El miércoles a la tarde pudimos ver a través de YouTube la conversación entre personajes muy diferentes del campo político e intelectual. Organizada por revista Crisis en el CCK, Rita Segato, Wado de Pedro y Carlos Pagni, coordinados por Mario Santucho, hablaron sobre el desencanto de la democracia bajo el título “¿Hoy nos volvemos a ilusionar?” El día anterior, jueces embarrados por el escándalo de la filtración de chats de Telegram entre funcionarios cambiemitas, directivos de Clarín, jueces y fiscales federales en los que planificaban su encubrimiento del delito que habían cometido: dádivas de una empresa privada a la que beneficiaron, habían condenado a Cristina Fernández de Kirchner en una causa amañada. Sus fundamentos se conocerán recién en marzo del año próximo.

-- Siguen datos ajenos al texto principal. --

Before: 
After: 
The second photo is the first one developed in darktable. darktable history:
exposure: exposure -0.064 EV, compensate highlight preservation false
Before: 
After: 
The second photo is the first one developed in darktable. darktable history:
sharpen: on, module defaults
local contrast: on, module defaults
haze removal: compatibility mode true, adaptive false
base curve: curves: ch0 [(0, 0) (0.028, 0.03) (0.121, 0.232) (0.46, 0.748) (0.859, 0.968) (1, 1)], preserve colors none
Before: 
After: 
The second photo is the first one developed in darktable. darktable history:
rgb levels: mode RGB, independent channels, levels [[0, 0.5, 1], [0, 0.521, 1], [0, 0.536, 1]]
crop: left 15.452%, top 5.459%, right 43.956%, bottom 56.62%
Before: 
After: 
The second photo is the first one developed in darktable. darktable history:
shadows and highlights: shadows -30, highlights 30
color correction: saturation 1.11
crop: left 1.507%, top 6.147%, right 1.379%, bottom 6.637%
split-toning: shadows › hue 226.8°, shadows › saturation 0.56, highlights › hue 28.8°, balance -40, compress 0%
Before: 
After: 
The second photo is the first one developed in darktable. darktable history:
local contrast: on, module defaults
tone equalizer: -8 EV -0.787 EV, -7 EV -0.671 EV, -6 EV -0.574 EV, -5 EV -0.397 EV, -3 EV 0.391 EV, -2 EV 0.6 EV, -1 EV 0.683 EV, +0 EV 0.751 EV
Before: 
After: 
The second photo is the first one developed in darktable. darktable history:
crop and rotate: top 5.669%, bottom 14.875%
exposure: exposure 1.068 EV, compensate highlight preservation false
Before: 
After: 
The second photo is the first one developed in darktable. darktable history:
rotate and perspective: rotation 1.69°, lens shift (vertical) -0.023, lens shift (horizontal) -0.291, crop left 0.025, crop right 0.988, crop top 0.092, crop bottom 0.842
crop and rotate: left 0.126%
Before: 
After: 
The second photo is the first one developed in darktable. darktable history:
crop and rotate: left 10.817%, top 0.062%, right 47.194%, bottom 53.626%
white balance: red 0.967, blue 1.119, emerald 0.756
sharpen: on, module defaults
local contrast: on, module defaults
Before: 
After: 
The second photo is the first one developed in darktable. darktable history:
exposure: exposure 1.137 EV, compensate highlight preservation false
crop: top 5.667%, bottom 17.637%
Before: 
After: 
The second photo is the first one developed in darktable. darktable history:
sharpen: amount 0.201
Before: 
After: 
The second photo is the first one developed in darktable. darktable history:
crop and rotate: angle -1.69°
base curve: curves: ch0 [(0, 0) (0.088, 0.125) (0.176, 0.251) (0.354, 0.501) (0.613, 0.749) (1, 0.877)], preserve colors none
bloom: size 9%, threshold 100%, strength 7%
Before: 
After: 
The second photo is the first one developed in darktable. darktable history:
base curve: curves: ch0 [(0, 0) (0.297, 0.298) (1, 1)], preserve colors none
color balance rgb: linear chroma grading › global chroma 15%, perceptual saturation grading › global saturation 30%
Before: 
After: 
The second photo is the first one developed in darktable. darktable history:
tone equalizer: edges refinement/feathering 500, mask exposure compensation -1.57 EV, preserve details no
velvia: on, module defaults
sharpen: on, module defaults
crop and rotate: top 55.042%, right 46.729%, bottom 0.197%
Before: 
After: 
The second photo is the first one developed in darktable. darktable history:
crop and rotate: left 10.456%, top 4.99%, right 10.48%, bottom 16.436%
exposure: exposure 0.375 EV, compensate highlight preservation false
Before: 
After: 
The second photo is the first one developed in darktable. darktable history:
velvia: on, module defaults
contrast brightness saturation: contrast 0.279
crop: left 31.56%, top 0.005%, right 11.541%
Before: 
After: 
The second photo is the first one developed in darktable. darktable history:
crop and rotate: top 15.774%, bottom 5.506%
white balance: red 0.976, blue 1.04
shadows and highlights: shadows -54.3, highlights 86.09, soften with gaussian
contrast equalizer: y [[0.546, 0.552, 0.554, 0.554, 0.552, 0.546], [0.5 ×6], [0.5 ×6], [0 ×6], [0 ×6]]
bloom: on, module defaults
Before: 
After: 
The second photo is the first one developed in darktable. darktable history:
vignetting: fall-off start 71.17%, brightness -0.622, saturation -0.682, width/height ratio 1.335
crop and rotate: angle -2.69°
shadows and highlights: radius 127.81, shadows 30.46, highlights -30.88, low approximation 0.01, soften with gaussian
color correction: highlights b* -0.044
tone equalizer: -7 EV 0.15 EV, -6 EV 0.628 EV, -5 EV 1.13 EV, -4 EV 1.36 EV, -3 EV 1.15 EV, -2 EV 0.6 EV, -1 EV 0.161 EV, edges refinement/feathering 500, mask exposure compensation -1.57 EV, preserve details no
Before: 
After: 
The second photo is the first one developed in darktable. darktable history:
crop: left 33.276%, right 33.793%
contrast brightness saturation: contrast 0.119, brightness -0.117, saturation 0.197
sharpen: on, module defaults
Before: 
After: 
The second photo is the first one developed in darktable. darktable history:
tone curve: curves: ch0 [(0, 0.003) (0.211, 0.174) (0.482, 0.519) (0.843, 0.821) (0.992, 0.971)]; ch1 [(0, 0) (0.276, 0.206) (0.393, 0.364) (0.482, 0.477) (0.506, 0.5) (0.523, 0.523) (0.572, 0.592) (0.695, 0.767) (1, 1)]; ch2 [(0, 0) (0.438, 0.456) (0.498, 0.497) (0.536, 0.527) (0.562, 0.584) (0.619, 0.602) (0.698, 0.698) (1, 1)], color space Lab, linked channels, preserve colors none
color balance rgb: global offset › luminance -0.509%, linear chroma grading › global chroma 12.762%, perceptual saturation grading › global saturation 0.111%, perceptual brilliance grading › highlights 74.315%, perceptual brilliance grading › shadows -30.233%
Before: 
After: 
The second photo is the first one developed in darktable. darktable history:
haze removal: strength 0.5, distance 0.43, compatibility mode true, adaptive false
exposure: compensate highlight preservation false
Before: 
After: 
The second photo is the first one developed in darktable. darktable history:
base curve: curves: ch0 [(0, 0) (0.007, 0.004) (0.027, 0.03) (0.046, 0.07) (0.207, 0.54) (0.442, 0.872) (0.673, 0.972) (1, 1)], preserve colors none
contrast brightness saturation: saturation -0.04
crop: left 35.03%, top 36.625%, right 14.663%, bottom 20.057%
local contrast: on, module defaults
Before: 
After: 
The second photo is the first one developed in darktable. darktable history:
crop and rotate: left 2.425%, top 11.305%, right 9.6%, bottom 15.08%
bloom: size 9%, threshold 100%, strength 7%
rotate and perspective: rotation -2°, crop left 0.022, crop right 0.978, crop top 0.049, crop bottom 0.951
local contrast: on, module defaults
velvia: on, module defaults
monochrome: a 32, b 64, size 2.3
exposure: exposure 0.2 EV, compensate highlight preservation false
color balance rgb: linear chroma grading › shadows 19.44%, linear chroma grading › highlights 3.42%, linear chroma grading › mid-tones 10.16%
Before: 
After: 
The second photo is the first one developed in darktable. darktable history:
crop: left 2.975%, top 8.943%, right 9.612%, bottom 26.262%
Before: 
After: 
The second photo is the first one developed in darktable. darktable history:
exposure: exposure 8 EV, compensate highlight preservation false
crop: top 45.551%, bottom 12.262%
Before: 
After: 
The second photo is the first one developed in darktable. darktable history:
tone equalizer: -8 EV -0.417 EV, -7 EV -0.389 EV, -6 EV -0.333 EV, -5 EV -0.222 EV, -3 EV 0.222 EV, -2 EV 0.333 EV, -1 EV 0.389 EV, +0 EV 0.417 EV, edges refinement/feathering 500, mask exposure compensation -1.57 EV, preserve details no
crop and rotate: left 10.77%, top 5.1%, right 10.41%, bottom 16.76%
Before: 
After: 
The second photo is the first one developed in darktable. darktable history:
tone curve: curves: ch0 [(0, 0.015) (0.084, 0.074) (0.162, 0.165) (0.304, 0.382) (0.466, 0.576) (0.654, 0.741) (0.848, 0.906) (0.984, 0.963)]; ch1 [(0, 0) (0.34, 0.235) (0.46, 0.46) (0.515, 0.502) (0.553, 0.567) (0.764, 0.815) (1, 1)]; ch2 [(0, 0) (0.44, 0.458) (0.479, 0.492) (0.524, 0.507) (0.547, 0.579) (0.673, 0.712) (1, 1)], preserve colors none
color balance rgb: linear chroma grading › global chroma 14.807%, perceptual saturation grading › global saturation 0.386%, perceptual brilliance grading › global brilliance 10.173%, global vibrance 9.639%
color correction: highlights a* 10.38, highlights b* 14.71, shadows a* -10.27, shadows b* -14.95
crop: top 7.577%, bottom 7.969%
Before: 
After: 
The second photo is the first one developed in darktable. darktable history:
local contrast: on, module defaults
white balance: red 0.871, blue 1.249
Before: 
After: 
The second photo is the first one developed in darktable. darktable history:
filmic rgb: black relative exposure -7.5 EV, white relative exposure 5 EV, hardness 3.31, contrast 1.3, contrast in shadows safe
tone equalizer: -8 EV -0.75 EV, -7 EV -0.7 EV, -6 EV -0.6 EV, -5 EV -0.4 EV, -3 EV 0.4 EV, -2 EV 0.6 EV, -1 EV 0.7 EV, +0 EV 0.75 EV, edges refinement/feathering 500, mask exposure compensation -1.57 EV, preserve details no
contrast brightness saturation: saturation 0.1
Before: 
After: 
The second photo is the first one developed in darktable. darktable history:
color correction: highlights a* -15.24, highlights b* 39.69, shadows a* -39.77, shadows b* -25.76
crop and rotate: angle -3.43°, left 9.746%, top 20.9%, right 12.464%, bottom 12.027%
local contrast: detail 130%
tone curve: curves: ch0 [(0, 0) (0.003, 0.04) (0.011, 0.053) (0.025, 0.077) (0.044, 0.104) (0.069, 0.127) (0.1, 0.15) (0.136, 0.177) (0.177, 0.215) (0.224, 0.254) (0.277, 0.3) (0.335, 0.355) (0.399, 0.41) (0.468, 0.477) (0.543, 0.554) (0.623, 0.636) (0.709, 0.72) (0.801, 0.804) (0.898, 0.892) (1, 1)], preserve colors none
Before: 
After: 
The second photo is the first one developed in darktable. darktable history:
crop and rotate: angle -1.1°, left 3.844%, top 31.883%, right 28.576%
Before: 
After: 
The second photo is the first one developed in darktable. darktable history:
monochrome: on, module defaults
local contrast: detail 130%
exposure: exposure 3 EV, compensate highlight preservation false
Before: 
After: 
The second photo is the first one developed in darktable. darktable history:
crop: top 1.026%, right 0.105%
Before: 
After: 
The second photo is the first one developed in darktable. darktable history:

En esa conversación, el ministro del Interior, Wado de Pedro, decía en su última intervención: “Tengo la sensación de que estamos en un punto tan bajo, tan crítico del sistema democrático que es el momento de iniciar y fortalecer las conversaciones y generar los acuerdos con todas las fuerzas políticas que tengan un interés y adviertan la complejidad del mundo. Adviertan lo que viene en este mundo de peleas de corporaciones, que adviertan que tal vez estamos frente a una nueva guerra fría entre EEUU y China por el 5G, por el uso de la tecnología, por el uso de la información, de la inteligencia artificial.”
Esta crisis democrática viene gestándose hace décadas. La filósofa política estadounidense Wendy Brown lo describe de modo casi teológico en En las ruinas del neoliberalismo. El ascenso de las políticas antidemocráticas en Occidente, que tradujo y editó Tinta Limón en Argentina y cuenta con una excelente introducción de Verónica Gago y Cecilia Palmeiro (puede leerse online o descargar el PDF).
En su descripción del “neoliberalismo”, el teólogo Adam Kotsko señala con claridad en “Los demonios del neoliberalismo” que una de las primeras metas neoliberales es separar el poder de la política. Si poder y política van por caminos separados ¿qué puede esperarse de un sistema como el democrático, que aspira a unirlos en la figura del ciudadano?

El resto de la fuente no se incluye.